Notules sur le noir des abysses :

"C'est quelqu'un d'assez mystérieux. Il a une ombre sur son visage. Quand je lui parle, tout à coup une sorte de nuage passe devant ses yeux, sur son front."

"Quand je la retrouve sur la côte, j'ai encore la fureur de la nuit en moi, cette onde aveugle qui vient de la mer et marmonne et ressasse toute la nuit, mêlée au vent froid et à la brume, cette nappe opaque qui recouvre le ciel et éteint la lune et les étoiles."

"Je voudrais tellement lire dans ses pensées, comprendre pourquoi il est ainsi, sombre et silencieux, avec cette lumière triste dans ses yeux. (…) Parfois il me fait penser à la mort."

"Je suis venu ici pour voir. Pour voir quand la mer s'entrouvre et montre ses gouffres, ses crevasses, sont lit d'algues noires et mouvantes. pour regarder au fond de la fosse les noyés aux yeux mangés, les abîmes où se dépose la neige des ossements."

"J'étais tellement sûre qu'il allait découvrir Dieu. J'étais tellement heureuse qu'il perde sa noirceur, son désespoir."

"La nuit envahit l'île. Chaque soir, flaque après flaque, crevasse après crevasse. La nuit sort de la mer, sombre et froide, elle se mélange à la tiédeur de la vie. Il me semble que tout a changé, tout s'est chargé d'ombre et d'usure."

"La nuit de l'océan rôdait autour de nous, mais la voix de Monsieur Kyo était légère, elle maintenait l'ombre en cercle, à la manière d'un brouillard que contient le vent."
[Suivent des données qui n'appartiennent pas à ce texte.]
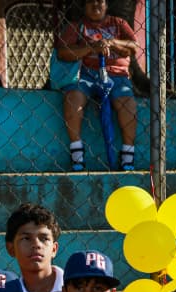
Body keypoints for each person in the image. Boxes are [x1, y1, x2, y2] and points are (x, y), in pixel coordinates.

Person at [55, 0, 139, 171]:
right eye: (90, 1)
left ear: (106, 5)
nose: (96, 5)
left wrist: (111, 43)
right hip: (86, 74)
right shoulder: (77, 26)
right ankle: (77, 154)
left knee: (127, 104)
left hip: (116, 74)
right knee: (73, 99)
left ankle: (127, 155)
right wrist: (90, 48)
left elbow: (134, 46)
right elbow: (62, 52)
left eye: (100, 1)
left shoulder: (118, 23)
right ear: (84, 6)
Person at [5, 203, 72, 292]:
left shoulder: (76, 289)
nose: (36, 245)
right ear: (11, 249)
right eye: (26, 238)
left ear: (54, 249)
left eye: (44, 238)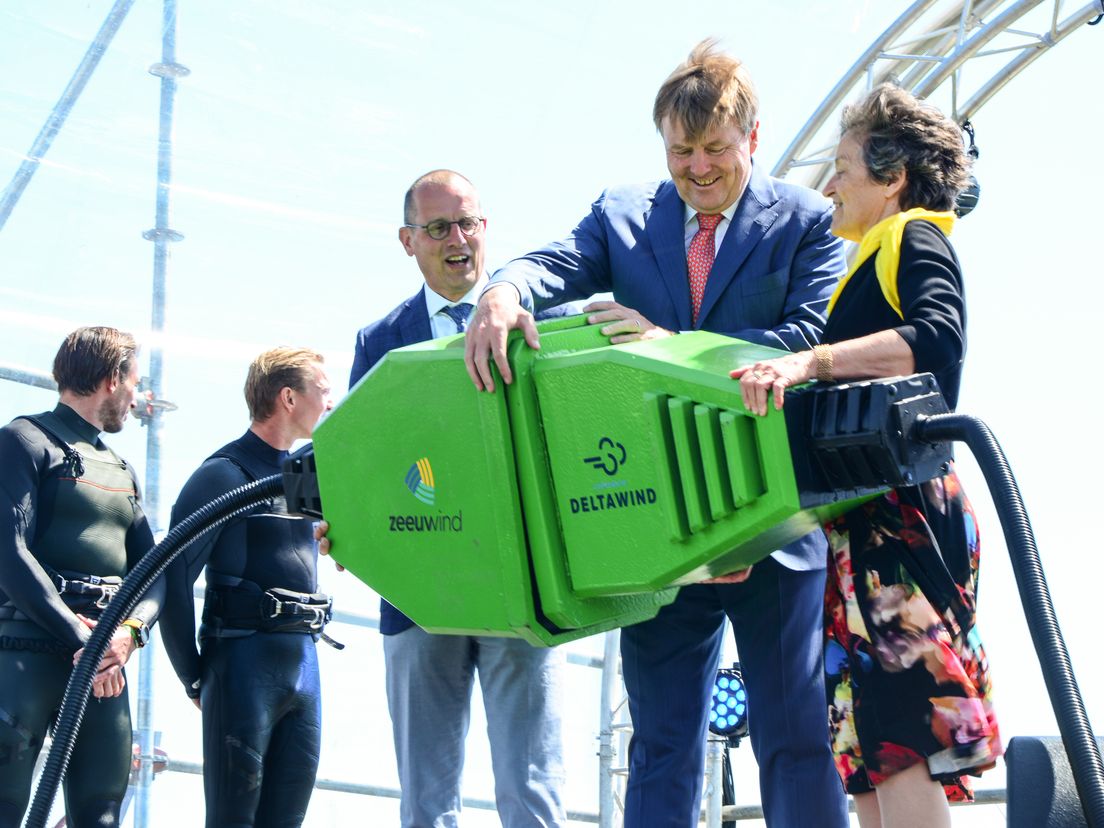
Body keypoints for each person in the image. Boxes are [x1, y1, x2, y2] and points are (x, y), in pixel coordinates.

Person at [463, 41, 850, 828]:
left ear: (753, 136)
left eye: (715, 149)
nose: (698, 167)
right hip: (656, 529)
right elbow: (556, 261)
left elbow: (806, 339)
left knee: (797, 740)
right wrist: (502, 290)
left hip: (775, 526)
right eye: (682, 151)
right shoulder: (621, 214)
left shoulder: (811, 223)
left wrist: (665, 348)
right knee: (661, 745)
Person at [732, 84, 1001, 828]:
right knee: (864, 752)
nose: (828, 186)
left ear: (892, 178)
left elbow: (937, 338)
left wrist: (810, 363)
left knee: (898, 739)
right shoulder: (868, 260)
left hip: (900, 519)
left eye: (844, 167)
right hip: (857, 523)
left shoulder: (913, 235)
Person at [346, 169, 567, 828]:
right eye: (438, 227)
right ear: (407, 240)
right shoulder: (378, 341)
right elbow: (361, 459)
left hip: (521, 592)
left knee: (532, 791)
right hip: (419, 598)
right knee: (427, 804)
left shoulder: (542, 323)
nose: (457, 239)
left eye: (468, 222)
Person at [159, 347, 335, 828]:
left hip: (304, 670)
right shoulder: (224, 474)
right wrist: (192, 674)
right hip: (241, 669)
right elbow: (172, 577)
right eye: (323, 391)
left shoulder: (303, 476)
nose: (332, 403)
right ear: (288, 398)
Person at [0, 325, 163, 828]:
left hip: (100, 668)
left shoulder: (122, 469)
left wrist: (128, 636)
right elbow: (8, 551)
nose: (137, 399)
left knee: (101, 815)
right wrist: (86, 643)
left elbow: (156, 570)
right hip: (26, 652)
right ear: (113, 379)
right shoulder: (24, 439)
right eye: (135, 383)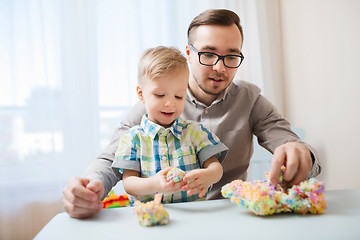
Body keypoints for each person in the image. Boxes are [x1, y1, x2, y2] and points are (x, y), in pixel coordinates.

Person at [62, 9, 321, 219]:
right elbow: (110, 161)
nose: (220, 67)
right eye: (208, 54)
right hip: (166, 217)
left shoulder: (251, 101)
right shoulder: (153, 104)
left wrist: (301, 154)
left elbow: (294, 146)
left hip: (228, 216)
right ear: (189, 54)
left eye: (231, 57)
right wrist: (89, 187)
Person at [112, 46, 227, 204]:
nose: (170, 103)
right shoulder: (133, 138)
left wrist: (208, 176)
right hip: (150, 215)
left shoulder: (196, 132)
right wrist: (155, 184)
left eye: (179, 96)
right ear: (141, 94)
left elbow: (216, 168)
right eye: (160, 95)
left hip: (194, 215)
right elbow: (129, 184)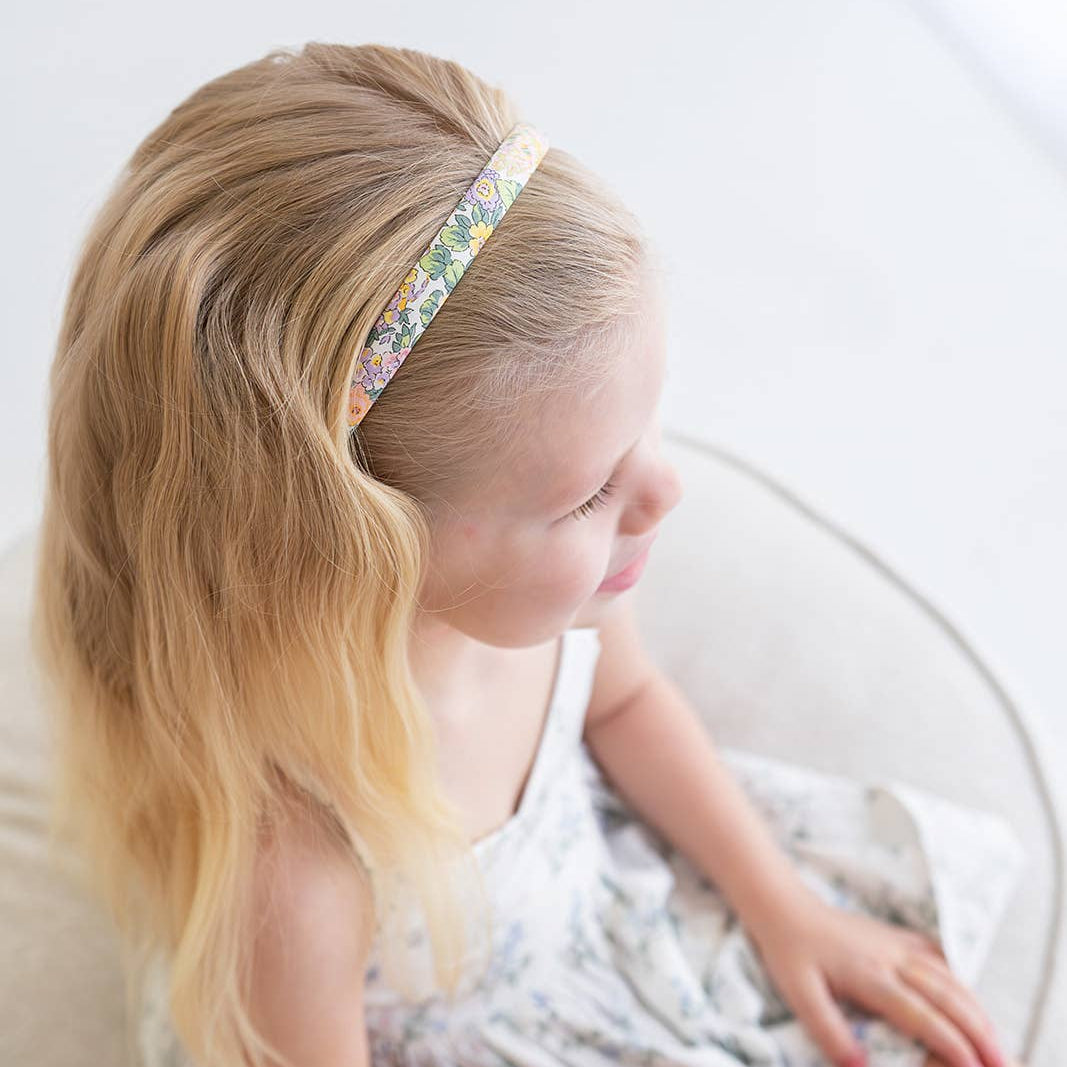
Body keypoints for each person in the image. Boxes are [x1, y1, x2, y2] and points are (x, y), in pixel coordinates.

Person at [33, 41, 1026, 1067]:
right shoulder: (295, 870)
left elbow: (623, 703)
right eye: (590, 491)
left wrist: (781, 906)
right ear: (358, 546)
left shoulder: (557, 597)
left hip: (596, 935)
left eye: (650, 428)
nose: (662, 491)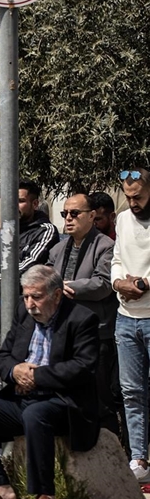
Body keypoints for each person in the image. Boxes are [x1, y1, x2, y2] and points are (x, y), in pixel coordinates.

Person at [0, 266, 99, 499]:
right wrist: (16, 372)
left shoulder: (81, 319)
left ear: (57, 295)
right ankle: (1, 488)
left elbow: (83, 367)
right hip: (23, 397)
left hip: (63, 401)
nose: (29, 303)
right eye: (25, 296)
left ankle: (45, 494)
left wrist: (36, 376)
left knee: (36, 414)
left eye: (36, 297)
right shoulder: (24, 315)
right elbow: (3, 356)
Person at [47, 193, 119, 436]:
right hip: (63, 333)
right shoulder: (57, 249)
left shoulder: (106, 246)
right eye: (65, 213)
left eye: (74, 213)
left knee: (100, 396)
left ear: (91, 216)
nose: (68, 218)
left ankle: (111, 450)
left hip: (95, 333)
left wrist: (67, 287)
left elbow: (102, 284)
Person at [112, 168, 150, 482]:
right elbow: (116, 258)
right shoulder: (123, 219)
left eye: (137, 196)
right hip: (126, 317)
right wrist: (117, 282)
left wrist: (143, 283)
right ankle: (139, 458)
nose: (132, 202)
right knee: (131, 393)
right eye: (128, 196)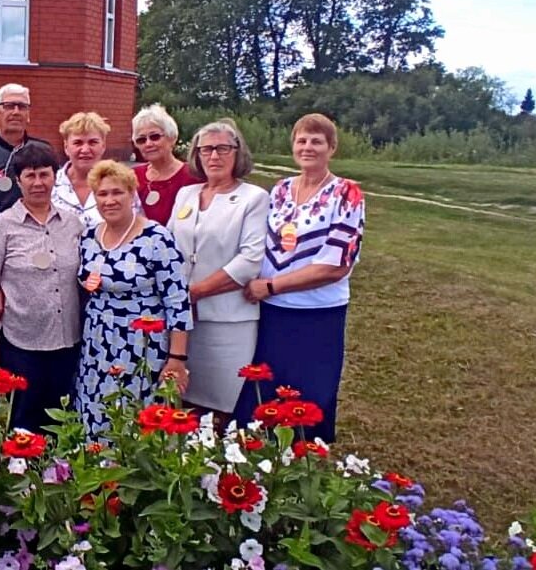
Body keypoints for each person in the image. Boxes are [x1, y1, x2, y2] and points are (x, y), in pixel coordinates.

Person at [239, 113, 365, 443]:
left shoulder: (346, 194)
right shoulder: (280, 190)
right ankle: (262, 455)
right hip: (272, 312)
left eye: (316, 141)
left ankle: (300, 460)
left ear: (332, 148)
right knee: (265, 389)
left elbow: (336, 264)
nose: (308, 147)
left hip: (316, 313)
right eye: (301, 140)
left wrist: (271, 286)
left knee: (306, 394)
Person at [75, 160, 192, 438]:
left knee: (136, 417)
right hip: (97, 344)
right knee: (96, 411)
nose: (110, 200)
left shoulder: (157, 238)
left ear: (132, 194)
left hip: (142, 346)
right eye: (102, 194)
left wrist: (177, 358)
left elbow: (178, 301)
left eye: (118, 193)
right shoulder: (89, 236)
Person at [0, 143, 84, 431]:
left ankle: (57, 472)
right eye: (30, 176)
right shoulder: (2, 226)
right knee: (23, 417)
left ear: (54, 177)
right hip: (22, 340)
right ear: (19, 180)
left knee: (61, 416)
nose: (38, 183)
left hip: (67, 339)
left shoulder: (72, 223)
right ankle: (21, 471)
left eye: (44, 175)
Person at [167, 121, 268, 423]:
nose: (214, 156)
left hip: (228, 320)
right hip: (182, 323)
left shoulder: (254, 197)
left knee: (222, 403)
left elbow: (250, 259)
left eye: (223, 148)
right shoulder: (186, 194)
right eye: (206, 149)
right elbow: (169, 248)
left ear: (237, 153)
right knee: (180, 399)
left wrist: (193, 294)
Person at [0, 83, 52, 211]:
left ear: (28, 114)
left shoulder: (44, 150)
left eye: (22, 107)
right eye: (8, 106)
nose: (16, 112)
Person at [131, 104, 199, 224]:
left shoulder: (193, 176)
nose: (148, 144)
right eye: (141, 139)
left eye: (155, 137)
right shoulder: (132, 176)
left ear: (172, 138)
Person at [52, 111, 115, 228]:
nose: (85, 149)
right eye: (78, 143)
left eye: (93, 142)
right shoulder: (49, 185)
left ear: (103, 146)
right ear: (66, 147)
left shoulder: (120, 184)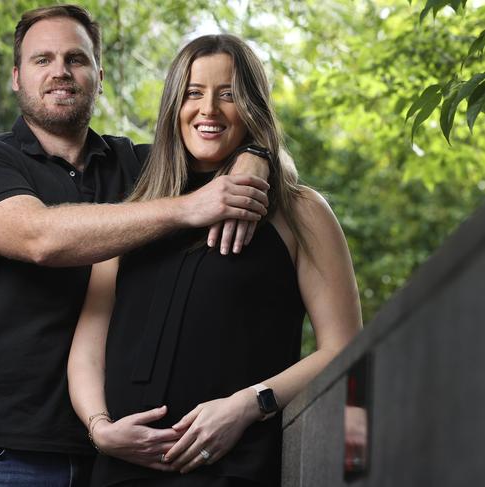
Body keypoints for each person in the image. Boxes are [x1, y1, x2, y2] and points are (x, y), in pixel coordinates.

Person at [0, 5, 271, 487]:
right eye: (42, 59)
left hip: (117, 453)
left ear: (99, 75)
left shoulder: (138, 167)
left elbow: (218, 136)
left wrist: (257, 158)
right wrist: (187, 208)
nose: (60, 71)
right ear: (16, 77)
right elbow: (40, 238)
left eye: (76, 59)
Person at [67, 34, 362, 486]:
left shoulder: (300, 212)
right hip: (122, 472)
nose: (208, 109)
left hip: (234, 469)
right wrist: (100, 428)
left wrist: (249, 404)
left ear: (253, 106)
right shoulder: (135, 213)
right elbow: (89, 345)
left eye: (228, 94)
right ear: (173, 107)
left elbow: (343, 348)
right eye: (193, 94)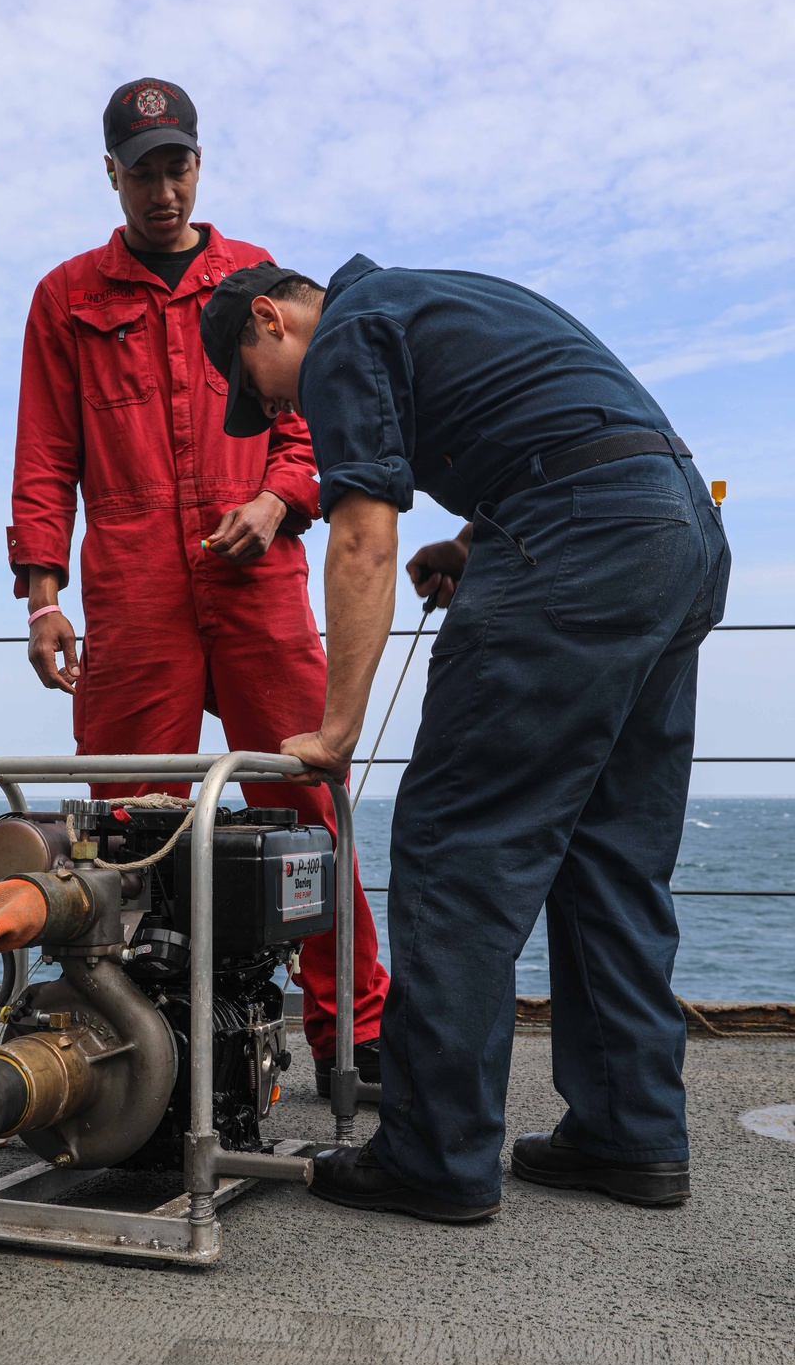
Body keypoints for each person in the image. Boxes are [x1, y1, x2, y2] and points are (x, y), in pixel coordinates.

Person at [199, 255, 731, 1222]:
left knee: (455, 843)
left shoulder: (348, 333)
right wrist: (478, 541)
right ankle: (631, 1132)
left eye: (256, 391)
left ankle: (434, 1156)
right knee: (610, 854)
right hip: (677, 534)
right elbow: (576, 431)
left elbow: (362, 535)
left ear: (268, 322)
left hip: (581, 544)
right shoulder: (444, 294)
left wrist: (337, 729)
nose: (278, 412)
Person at [7, 82, 388, 1082]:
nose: (163, 190)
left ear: (199, 164)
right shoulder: (65, 297)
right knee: (128, 833)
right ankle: (148, 1048)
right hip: (132, 602)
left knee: (310, 803)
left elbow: (311, 416)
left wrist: (277, 499)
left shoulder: (260, 281)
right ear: (111, 175)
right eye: (143, 172)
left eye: (177, 166)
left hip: (260, 590)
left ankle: (353, 1031)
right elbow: (45, 452)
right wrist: (45, 594)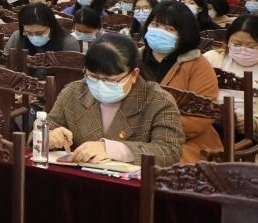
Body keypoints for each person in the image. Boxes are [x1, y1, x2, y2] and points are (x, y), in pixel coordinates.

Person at [45, 32, 184, 167]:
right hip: (78, 177)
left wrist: (110, 149)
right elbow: (47, 126)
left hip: (132, 181)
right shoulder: (74, 92)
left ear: (134, 74)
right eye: (93, 77)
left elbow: (169, 152)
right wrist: (48, 137)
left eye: (110, 80)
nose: (100, 85)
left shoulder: (158, 101)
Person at [139, 1, 221, 162]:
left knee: (153, 161)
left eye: (169, 29)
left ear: (184, 34)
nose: (159, 32)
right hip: (134, 136)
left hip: (186, 141)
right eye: (155, 25)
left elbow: (202, 115)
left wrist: (156, 131)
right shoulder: (133, 59)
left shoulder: (198, 64)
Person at [203, 16, 258, 138]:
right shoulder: (213, 58)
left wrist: (257, 122)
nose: (243, 50)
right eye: (236, 44)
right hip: (209, 121)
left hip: (249, 132)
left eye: (251, 46)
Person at [4, 3, 80, 54]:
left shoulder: (68, 43)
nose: (34, 36)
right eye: (29, 33)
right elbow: (6, 64)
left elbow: (73, 72)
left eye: (39, 33)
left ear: (51, 27)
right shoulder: (17, 37)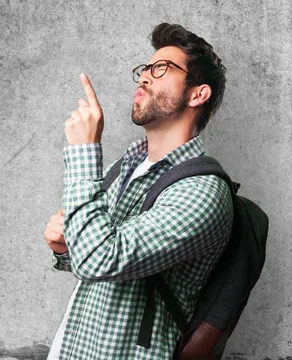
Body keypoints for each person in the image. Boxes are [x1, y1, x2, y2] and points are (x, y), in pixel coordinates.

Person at [43, 23, 233, 359]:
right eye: (145, 69)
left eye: (162, 69)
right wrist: (64, 247)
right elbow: (95, 257)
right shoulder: (125, 165)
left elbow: (101, 259)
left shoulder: (202, 191)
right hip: (74, 348)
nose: (145, 76)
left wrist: (83, 151)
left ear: (197, 94)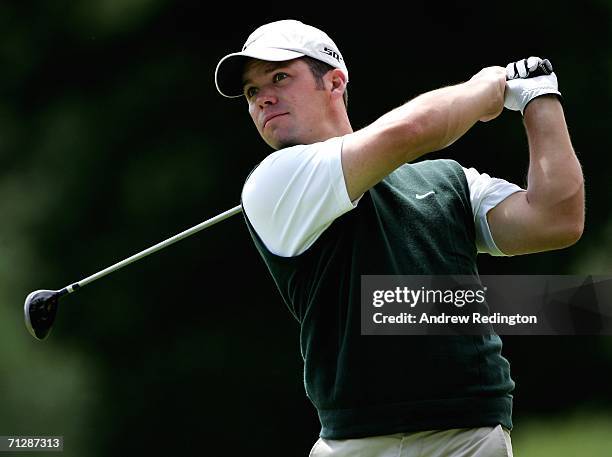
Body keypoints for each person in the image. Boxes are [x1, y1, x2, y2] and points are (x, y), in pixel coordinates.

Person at [214, 19, 584, 457]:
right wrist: (484, 90)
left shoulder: (448, 182)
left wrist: (540, 99)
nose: (263, 99)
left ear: (334, 82)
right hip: (356, 444)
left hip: (467, 435)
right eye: (253, 92)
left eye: (279, 77)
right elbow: (408, 133)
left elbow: (556, 219)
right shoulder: (273, 182)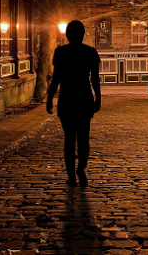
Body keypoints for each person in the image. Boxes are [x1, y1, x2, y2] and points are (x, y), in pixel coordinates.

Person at [46, 20, 101, 187]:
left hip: (67, 98)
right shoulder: (90, 52)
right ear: (83, 34)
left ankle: (71, 174)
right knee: (83, 138)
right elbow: (95, 79)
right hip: (84, 98)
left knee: (69, 139)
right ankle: (81, 169)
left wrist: (49, 99)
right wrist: (98, 98)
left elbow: (56, 78)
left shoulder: (60, 52)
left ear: (67, 35)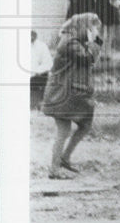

" (…) seulement son regard qui a croisé le mien, un regard déjà vide, lointain, sans expression, simples billes noires dans le blanc des sclérotiques."

"Du pont du ferry je regarde le rivage de l'île qui s'éloigne. la nuit tombe déjà, la nuit d'hiver, entre tempête et calme ennui."

"Je sais ce que cela signifie : je dois lutter contre la bouche des profondeurs, je dois me contenter de l'amertume des jours sur la terre."